Nello scorso Gran Premio in Qatar è successo di tutto. Pecco Bagnaia ha consolidato la sua leadership, ma Jorge Martin ha ricevuto un aiutino inaspettato.

Non si placano le polemiche intorno alla sfida tra Jorge Martin e Pecco Bagnaia. Quest’ultimo è vicinissimo alla conquista del suo secondo titolo mondiale di fila. Si porterebbe allo stesso numero di riconoscimenti in top class di un certo Casey Stoner, tuttavia il torinese non ha vinto nessun braccio di ferro in pista contro il rivale ma ha beneficiato di un suo crollo verticale senza senso.

Marquez e quella clamorosa ammissione
L’ammissione di Marquez (Ansa) fuoristrada.it

O meglio il motivo è riconducibile al comportamento delle gomme montato da Jorge Martin che non hanno risposto sin dalla prima curva. Dopo una partenza pessima, lo spagnolo ha provato a ricostruire la sua corsa dall’ottava posizione. Non è riuscito a trovare il feeling giusto con la mescola e ha dovuto solo pensare ad arrivare al traguardo in decima posizione per lasciarsi una piccola possibilità nell’ultima tappa di Valencia.

Ora il vantaggio di Pecco è di 21 punti e con un solo weekend a disposizione dell’alfiere Pramac si tratta di un gap quasi irrecuperabile. Una buona fetta di mondiale si è chiusa e le polemiche non riguardano solo il comportamento anomalo della gomma che ha reso impossibile la vita a Martinator, ma anche l’atteggiamento dei competitor in Qatar.

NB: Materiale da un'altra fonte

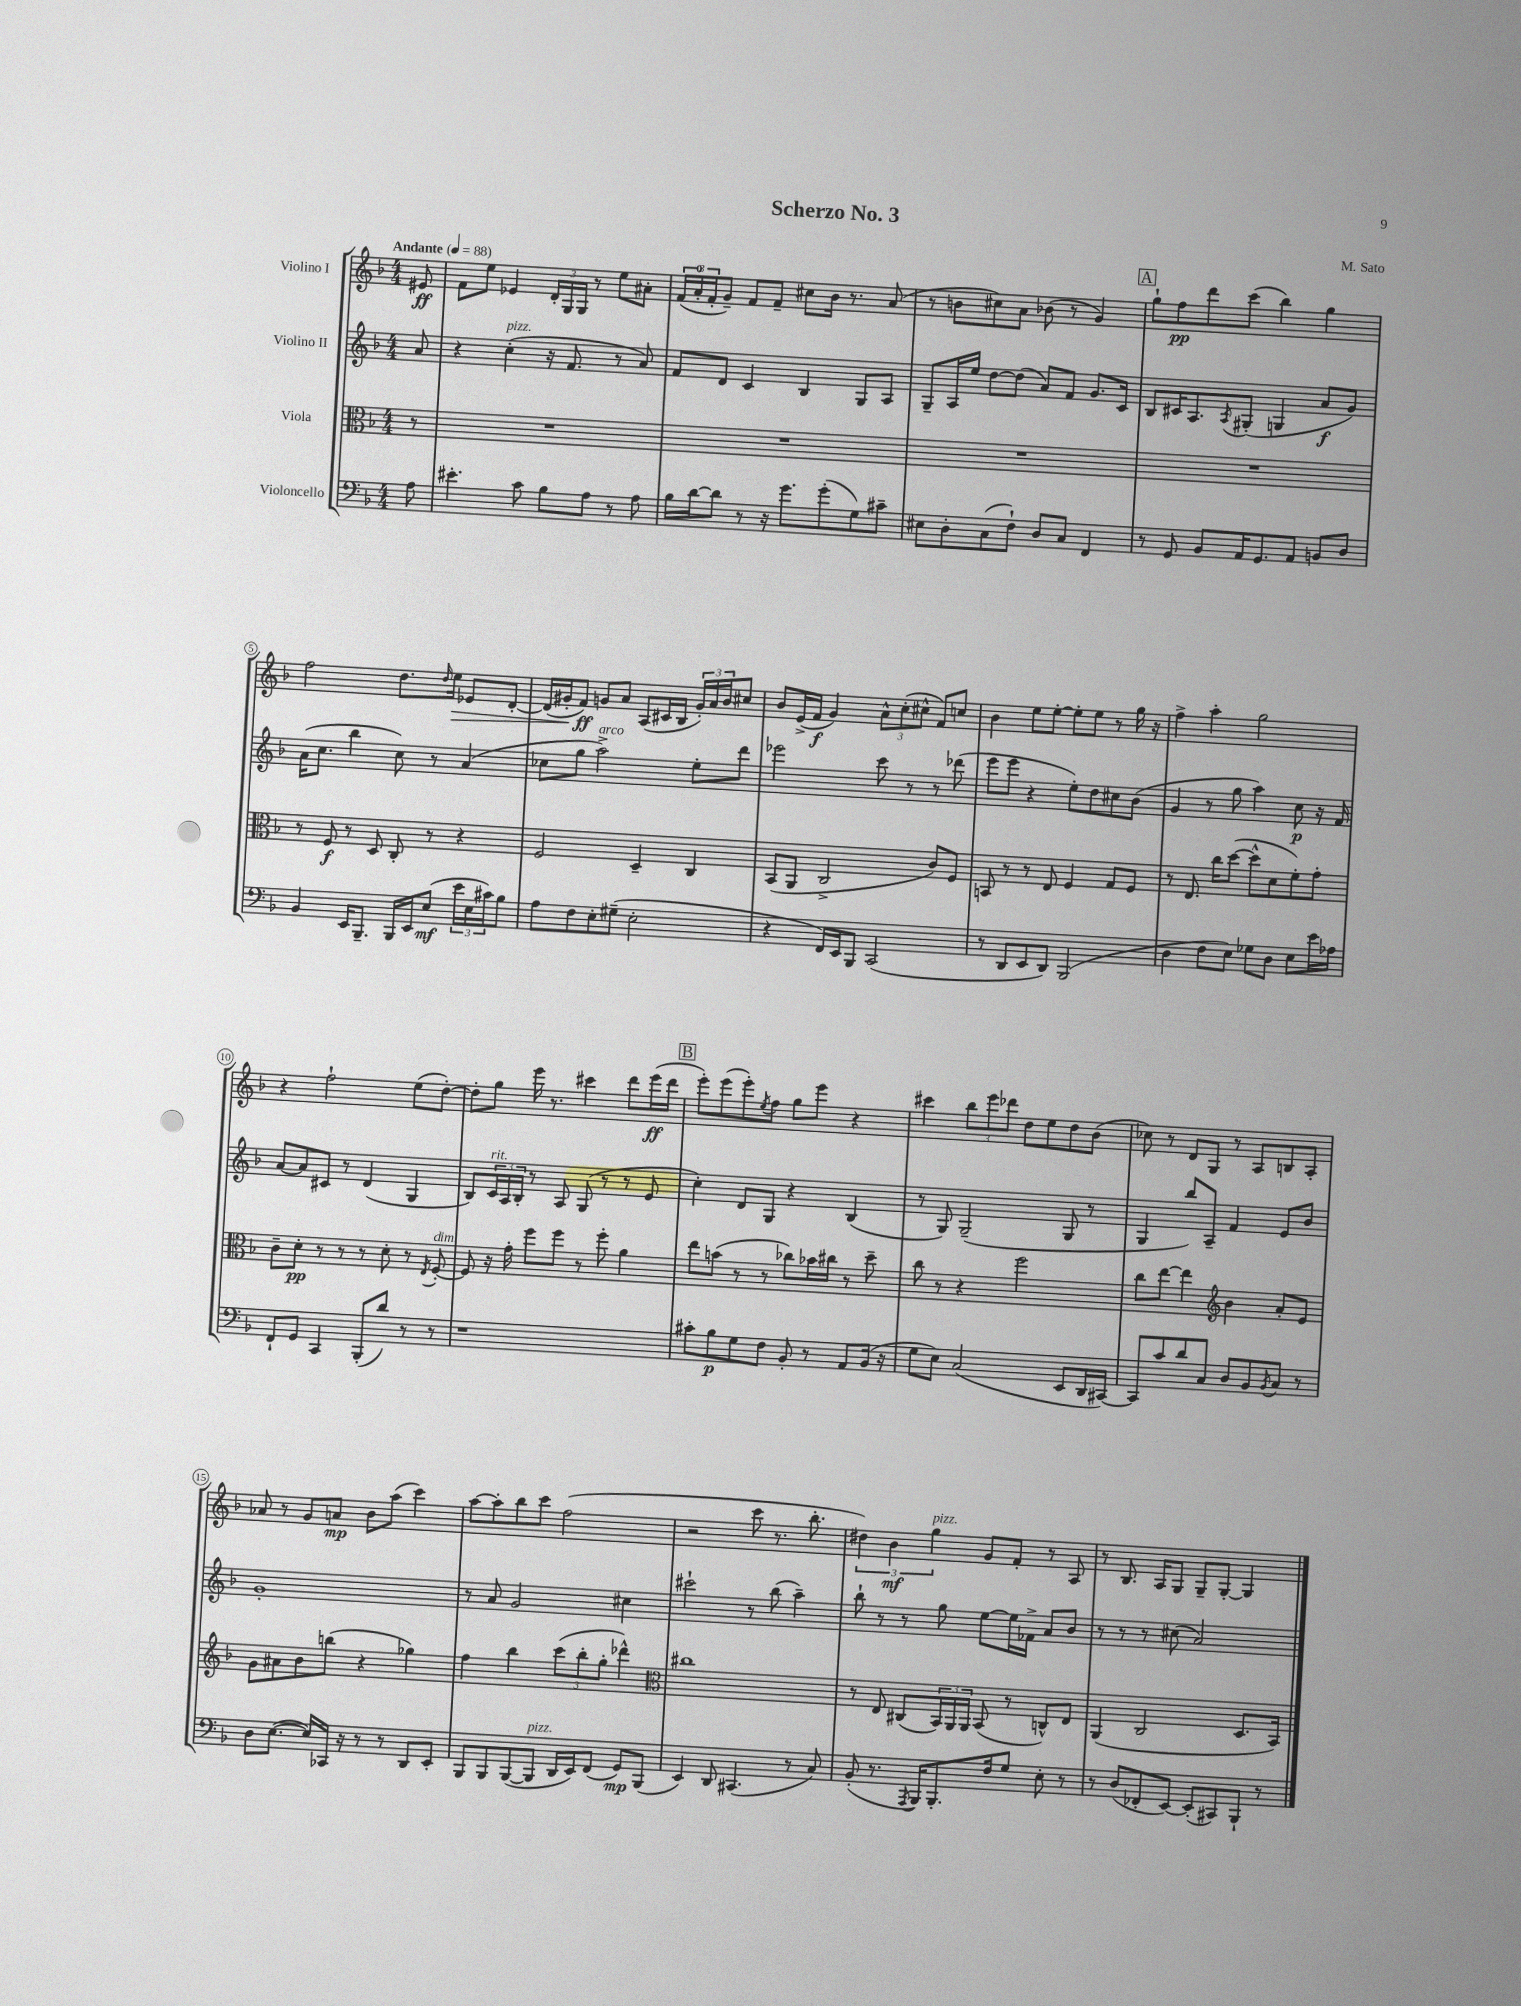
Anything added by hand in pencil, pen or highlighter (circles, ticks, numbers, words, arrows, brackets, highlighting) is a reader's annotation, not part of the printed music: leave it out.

**kern	**dynam	**kern	**dynam	**kern	**dynam	**kern	**dynam
*part4	*part4	*part3	*part3	*part2	*part2	*part1	*part1
*staff4	*staff4	*staff3	*staff3	*staff2	*staff2	*staff1	*staff1
*I"Violoncello	*	*I"Viola	*	*I"Violino II	*	*I"Violino I	*
*clefF4	*	*clefC3	*	*clefG2	*	*clefG2	*
*k[b-]	*	*k[b-]	*	*k[b-]	*	*k[b-]	*
*M4/4	*	*M4/4	*	*M4/4	*	*M4/4	*
*MM88	*	*MM88	*	*MM88	*	*MM88	*
=	=	=	=	=	=	=	=
!	!	!	!	!	!	!LO:TX:a:B:t=Andante	!
8A\	.	8r	.	8a/	.	8e#X/	ff
=1	=1	=1	=1	=1	=1	=1	=1
4.e#X'\	.	1r	.	4r	.	8f\L	.
.	.	.	.	.	.	8ee\J	.
!	!	!	!	!LO:TX:a:i:t=pizz.	!	!	!
.	.	.	.	(4cc'\	.	4e-X/	.
8c\	.	.	.	.	.	.	.
8B-\L	.	.	.	16r	.	24d'/LL	.
.	.	.	.	.	.	24G/	.
.	.	.	.	8.f/	.	.	.
.	.	.	.	.	.	24G/JJ	.
8A\J	.	.	.	.	.	8r	.
8r	.	.	.	8r	.	8ee\L	.
8A\	.	.	.	8a/)	.	8a#X'\J	.
=2	=2	=2	=2	=2	=2	=2	=2
16B-\LL	.	1r	.	8f/L	.	(24f/LL	.
.	.	.	.	.	.	24a'/	.
[16d\J	.	.	.	.	.	.	.
.	.	.	.	.	.	24f'/J	.
8d\J]	.	.	.	8d/J	.	8g~/J)	.
8r	.	.	.	4c/	.	8f/L	.
16r	.	.	.	.	.	8f~/J	.
8.g\L	.	.	.	.	.	.	.
.	.	.	.	4B-/	.	8cc#X\L	.
(8g'\	.	.	.	.	.	16b-\Jk	.
.	.	.	.	.	.	8.r	.
8G\)	.	.	.	8G/L	.	.	.
8c#X~\J	.	.	.	8A/J	.	(8a/	.
=3	=3	=3	=3	=3	=3	=3	=3
8E#X\L	.	1r	.	8G~/L	.	8r	.
8D'\	.	.	.	16A/L	.	8bn\L	.
.	.	.	.	16ee/JJ	.	.	.
(8C\	.	.	.	[8dd\L	.	8cc#X\)	.
8F`\J)	.	.	.	(8dd\J]	.	8a\J	.
8D/L	.	.	.	8a/L)	.	(8b-X\	.
8C/J	.	.	.	8f/J	.	8r	.
4FF/	.	.	.	8.g/L	.	4g/)	.
.	.	.	.	16c/Jk	.	.	.
!!LO:REH:place=s1:t=A
=4	=4	=4	=4	=4	=4	=4	=4
8r	.	1r	.	8B-/L	.	8gg`\L	.
8GG/	.	.	.	16c#X/K	.	8ff\	pp
.	.	.	.	8.A/	.	.	.
8BB-/L	.	.	.	.	.	8ddd\	.
.	.	.	.	8qA/	.	.	.
16AA/K	.	.	.	(8G#X'/J	.	(8ccc\J	.
8.GG/	.	.	.	.	.	.	.
.	.	.	.	4Gn/	.	4bb-\)	.
8AA/J	.	.	.	.	.	.	.
8BBn/L	.	.	.	8a/L	f	4gg\	.
8D/J	.	.	.	8g/J)	.	.	.
!!LO:LB:g=z
=5	=5	=5	=5	=5	=5	=5	=5
4BB-/	.	8r	.	(16a\KL	.	2ff\	.
.	.	.	.	8.cc\J	.	.	.
.	.	8F/	f	.	.	.	.
16EE/KL	.	8r	.	4bb-\	.	.	.
8.BBB-~/J	.	.	.	.	.	.	.
.	.	8D/	.	.	.	.	.
16BBB-/LL	.	8C'/	.	8cc\)	.	8.dd\L	.
16EE/J	.	.	.	.	.	.	.
(8E/J	mf	8r	.	8r	.	.	.
.	.	.	.	.	.	16qqdd/	.
!	!	!	!	!	!	!	!LO:HP:b
.	.	.	.	.	.	16ee\Jk	>
24e\LL	.	4r	.	(4a/	.	8e-X/L	.
24E\	.	.	.	.	.	.	.
24c#X\J)	.	.	.	.	.	.	.
8B-\J	.	.	.	.	.	[8d'/J	.
=6	=6	=6	=6	=6	=6	=6	=6
8A\L	.	2F/	.	8cc-X\L	.	(16d/LL]	.
.	.	.	.	.	.	16g#X'/J	.
8F\	.	.	.	8gg\J	.	8f/J)	ff
!	!	!	!	!LO:TX:a:i:t=arco	!	!	!
8E'\	.	.	.	2aa^\)	.	8gn/L	]
(8G#X~\J	.	.	.	.	.	8a/J	.
2E'\	.	4D~/	.	.	.	(8A/L	.
.	.	.	.	.	.	16c#X/L	.
.	.	.	.	.	.	16B-/JJ	.
.	.	4C/	.	8ee'\L	.	24g'/LL)	.
.	.	.	.	.	.	24a/	.
.	.	.	.	.	.	24b-/J	.
.	.	.	.	8ddd\J	.	8cc#X/J	.
=7	=7	=7	=7	=7	=7	=7	=7
4r	.	(8BB-/L	.	2eee-X\	.	8b-/L	.
.	.	8AA/J	.	.	.	(16e^/L	.
.	.	.	.	.	.	16f/JJ	f
16FF/LL)	.	2C^/	.	.	.	4g/)	.
16EE/J	.	.	.	.	.	.	.
8BBB-/J	.	.	.	.	.	.	.
(2CC/	.	.	.	8ccc\	.	12a^^\L	.
.	.	.	.	.	.	(12cc'\	.
.	.	.	.	8r	.	.	.
.	.	.	.	.	.	12cc#X^^\J	.
.	.	8c/L)	.	8r	.	8f/L)	.
.	.	8F/J	.	(8ddd-X\	.	8ccn/J	.
=8	=8	=8	=8	=8	=8	=8	=8
8r	.	8BBn/	.	8eee\L	.	4b-\	.
8DD/L	.	8r	.	8eee\J	.	.	.
8EE/	.	8r	.	4r	.	8ee\L	.
8DD/J)	.	8E/	.	.	.	[8ee'\J	.
(2BBB-/	.	4F/	.	8ee'\L)	.	8ee'\L]	.
.	.	.	.	8dd\	.	8ee\J	.
.	.	8G/L	.	8cc#X\	.	8r	.
.	.	8F/J	.	(8b-\J	.	16gg\	.
.	.	.	.	.	.	16r	.
=9	=9	=9	=9	=9	=9	=9	=9
4D\	.	8r	.	4g/	.	4ff^\	.
.	.	8.E/	.	.	.	.	.
8F\L	.	.	.	8r	.	4aa'\	.
.	.	16cc\KL	.	.	.	.	.
8E\J)	.	([8dd\J	.	8gg\	.	.	.
8G-X\L	.	8dd^^\L]	.	4aa\)	.	2gg\	.
8D\J	.	8d\	.	.	.	.	.
8E\L	.	8f'\)	.	8cc\	p	.	.
16e\L	.	8g'\J	.	16r	.	.	.
16A-X\JJ	.	.	.	16f/	.	.	.
!!LO:LB:g=z
=10	=10	=10	=10	=10	=10	=10	=10
8FF`/L	.	8c~\L	.	[8a/L	.	4r	.
8GG/J	.	8d'\J	pp	8a/]	.	.	.
4CC/	.	8r	.	8c#X/J	.	2ff`\	.
.	.	8r	.	8r	.	.	.
(8BBB-'/L	.	8r	.	(4d/	.	.	.
8d/J)	.	8d'\	.	.	.	.	.
8r	.	8r	.	4G/	.	(8ee\L	.
.	.	8qE/	.	.	.	.	.
!	!	!LO:TX:a:i:t=dim.	!	!	!	!	!
8r	.	[8F'/	.	.	.	[8dd'\J)	.
=11	=11	=11	=11	=11	=11	=11	=11
1r	.	8F/]	.	8B-/L)	.	8dd'\L]	.
!	!	!	!	!LO:TX:a:i:t=rit.	!	!	!
.	.	16r	.	24c/L	.	8gg\J	.
.	.	.	.	24A/	.	.	.
.	.	16g'\	.	.	.	.	.
.	.	.	.	24B-'/JJ	.	.	.
.	.	8ff\L	.	8r	.	16eee\	.
.	.	.	.	.	.	8.r	.
.	.	8ff\J	.	8A/	.	.	.
.	.	8r	.	(8G/	.	4ccc#X\	.
.	.	8ff'\	.	8r	.	.	.
.	.	4a\	.	8r	.	8ddd\L	.
.	.	.	.	8e/	.	(16eee\L	ff
.	.	.	.	.	.	16ddd\JJ	.
!!LO:REH:place=s1:t=B
=12	=12	=12	=12	=12	=12	=12	=12
8c#X'\L	.	8ee\L	.	4cc'\)	.	8eee'\L)	.
8B-\	p	(8bn\J	.	.	.	(8eee\	.
8G\	.	8r	.	8d/L	.	8eee'\)	.
.	.	.	.	.	.	8qee/	.
8F\J	.	8r	.	8G/J	.	8ff\J	.
8BB-'/	.	8cc-X\L)	.	4r	.	8gg\L	.
8r	.	16b-X\L	.	.	.	8eee\J	.
.	.	16cc#X\JJ	.	.	.	.	.
8AA/L	.	8r	.	(4B-/	.	4r	.
(16BB-/Jk	.	8dd~\	.	.	.	.	.
16r	.	.	.	.	.	.	.
=13	=13	=13	=13	=13	=13	=13	=13
8G\L	.	8cc\	.	8r	.	4ccc#X\	.
8E\J)	.	8r	.	8G/)	.	.	.
(2C/	.	4r	.	(2G~/	.	12bb-\L	.
.	.	.	.	.	.	12eee\	.
.	.	.	.	.	.	12ddd-X\J	.
.	.	2ff\	.	.	.	8dd\L	.
.	.	.	.	.	.	8ee\	.
8EE/L	.	.	.	8G/	.	8dd\	.
16DD/L	.	.	.	8r	.	(8b-\J	.
[16CC#X/JJ)	.	.	.	.	.	.	.
=14	=14	=14	=14	=14	=14	=14	=14
8CC#/L]	.	8cc\L	.	4G/	.	8cc-X\)	.
8c/	.	[8ee\J	.	.	.	8r	.
8d/	.	4ee\]	.	8bb-/L)	.	8d/L	.
8C/J	.	.	.	8A~/J	.	8G/J	.
*	*	*clefG2	*	*	*	*	*
8D/L	.	4b-\	.	4f/	.	8r	.
8BB-/	.	.	.	.	.	8A/L	.
8qBB-/	.	.	.	.	.	.	.
8C/J	.	8a'/L	.	8e/L	.	8Bn/	.
8r	.	8e/J	.	8b-/J	.	8A'/J	.
!!LO:LB:g=z
=15	=15	=15	=15	=15	=15	=15	=15
8D\L	.	8g\L	.	1g'	.	8a-X/	.
([8.E\J	.	8a#X\	.	.	.	8r	.
.	.	8b-\	.	.	.	8g/L	.
16E/LL])	.	.	.	.	.	.	.
16CC-X/JJ	.	(8bbn\J	.	.	.	8an/J	mp
16r	.	.	.	.	.	.	.
8r	.	4r	.	.	.	8b-\L	.
8r	.	.	.	.	.	(8aa\J	.
8DD/L	.	4gg-X\)	.	.	.	4ccc\)	.
8EE'/J	.	.	.	.	.	.	.
=16	=16	=16	=16	=16	=16	=16	=16
8BBB-/L	.	4ff\	.	8r	.	[8aa\L	.
8BBB-/	.	.	.	8a/	.	8aa'\]	.
([8BBB-/	.	4bb-\	.	2g/	.	8bb-\	.
!LO:TX:a:i:t=pizz.	!	!	!	!	!	!	!
8BBB-/J]	.	.	.	.	.	8ccc\J	.
16DD/LL	.	(12ccc\L	.	.	.	(2ff\	.
16EE/J)	.	.	.	.	.	.	.
.	.	12bb-'\	.	.	.	.	.
(8FF/J	.	.	.	.	.	.	.
.	.	12gg'\J	.	.	.	.	.
8GG/L)	mp	4ddd-X^^\)	.	4cc#X\	.	.	.
(8BBB-/J	.	.	.	.	.	.	.
=17	=17	=17	=17	=17	=17	=17	=17
*	*	*clefC3	*	*	*	*	*
4EE/)	.	1cc#X	.	2ccc#X`\	.	2r	.
8DD/	.	.	.	.	.	.	.
(4.CC#X/	.	.	.	.	.	.	.
.	.	.	.	8r	.	8ccc\	.
.	.	.	.	(8bb-\	.	8.r	.
8r	.	.	.	4aa~\)	.	.	.
.	.	.	.	.	.	8.bb-'\	.
8C/)	.	.	.	.	.	.	.
=18	=18	=18	=18	=18	=18	=18	=18
(8BB-'/	.	8r	.	8bb-`\	.	6dd#X\)	.
8.r	.	8E/	.	8r	.	.	.
.	.	.	.	.	.	6b-\	mf
.	.	(8C#X/L	.	8r	.	.	.
8qAAA/	.	.	.	.	.	.	.
16BBB-/KL)	.	.	.	.	.	.	.
!	!	!	!	!	!	!LO:TX:a:i:t=pizz.	!
.	.	.	.	.	.	6gg\	.
8.BBB-'/	.	24BB-/L)	.	8gg\	.	.	.
.	.	24AA/	.	.	.	.	.
.	.	24AA/JJ	.	.	.	.	.
.	.	(8BB-/	.	[8ee\L	.	8g/L	.
16F/k	.	.	.	.	.	.	.
8G/J	.	8r	.	16ee\L]	.	8f'/J	.
.	.	.	.	16f-X^\JJ	.	.	.
8E'\	.	8Cn^^/L)	.	8a/L	.	8r	.
8r	.	8E/J	.	8b-/J	.	8A/	.
=19	=19	=19	=19	=19	=19	=19	=19
8r	.	(4AA/	.	8r	.	8r	.
(8D/L	.	.	.	8r	.	8.B-/	.
8FF-X'/	.	2C/	.	8r	.	.	.
.	.	.	.	.	.	16A/KL	.
[8EE/J)	.	.	.	(8cc#X\	.	8G/J	.
(8EE'/L]	.	.	.	2a/)	.	8G~/L	.
8CC#X/)	.	.	.	.	.	[8G'/J	.
8BBB-`/J	.	8.D/L	.	.	.	4G/]	.
8r	.	.	.	.	.	.	.
.	.	16BB-/Jk)	.	.	.	.	.
==	==	==	==	==	==	==	==
*-	*-	*-	*-	*-	*-	*-	*-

Marc Marquez e il connazionale della Ducati si sono trovati a battagliare nella fase finale del Gran Premio. Se da una parte Di Giannantonio non ha guardato in faccia a nessuno e ha sverniciato Bagnaia per festeggiare la sua prima vittoria, nelle retrovie Marc Marquez ha preferito non attaccare Martin per non sottrargli altri punti nella rincorsa mondiale e lo ha anche ammesso, apertamente, dopo il GP.

Il commento di Marquez su Martin

Che Marc sia un nazionalista lo si era già capito in passato con azioni tese a proteggere i suoi colleghi iberici in pista, tuttavia in Qatar ha deciso di evitare contrasti. “Ho fatto praticamente tutta la gara dietro a Martin – ha annunciato a Motosan il #93 – Ho visto che all’inizio tirava forte, che riuscivamo anche a riprendere un po’ il gruppo davanti. Ma poi mi sono reso conto che iniziavo a perdere molto, soprattutto accelerando. Non rispetto a me, ma rispetto a quanto vedo con le altre Ducati“.

Il commento di Marquez su Martin
Marquez e Martin in Qatar (Ansa) fuoristrada.it

Martin soffriva di più in uscita di curva, non so esattamente cosa possa essergli accaduto ma se perdi lì, di solito, è per mancanza di trazione. Ma non girava nemmeno alla sua velocità normale. Ho fatto molti giri dietro di lui, quindi non ho voluto entrare in una battaglia finale con lui, perché non ha cambiato la mia vita e questi punti che ha ottenuto potrebbero cambiargli la vita“, ha sancito il fenomeno di Cervera.

Un ragionamento che non farà fare i salti di gioia a Bagnaia. Di sicuro le gomme hanno dato un bel vantaggio al torinese, ma in pista non andrebbero create fazioni. Italiani vs spagnoli? Siamo di nuovo a questo in MotoGP, ma il risultato potrebbe essere diverso rispetto al 2015, dove a rimetterci un Mondiale fu l’italiano con il numero 46 dietro al trio di spagnoli.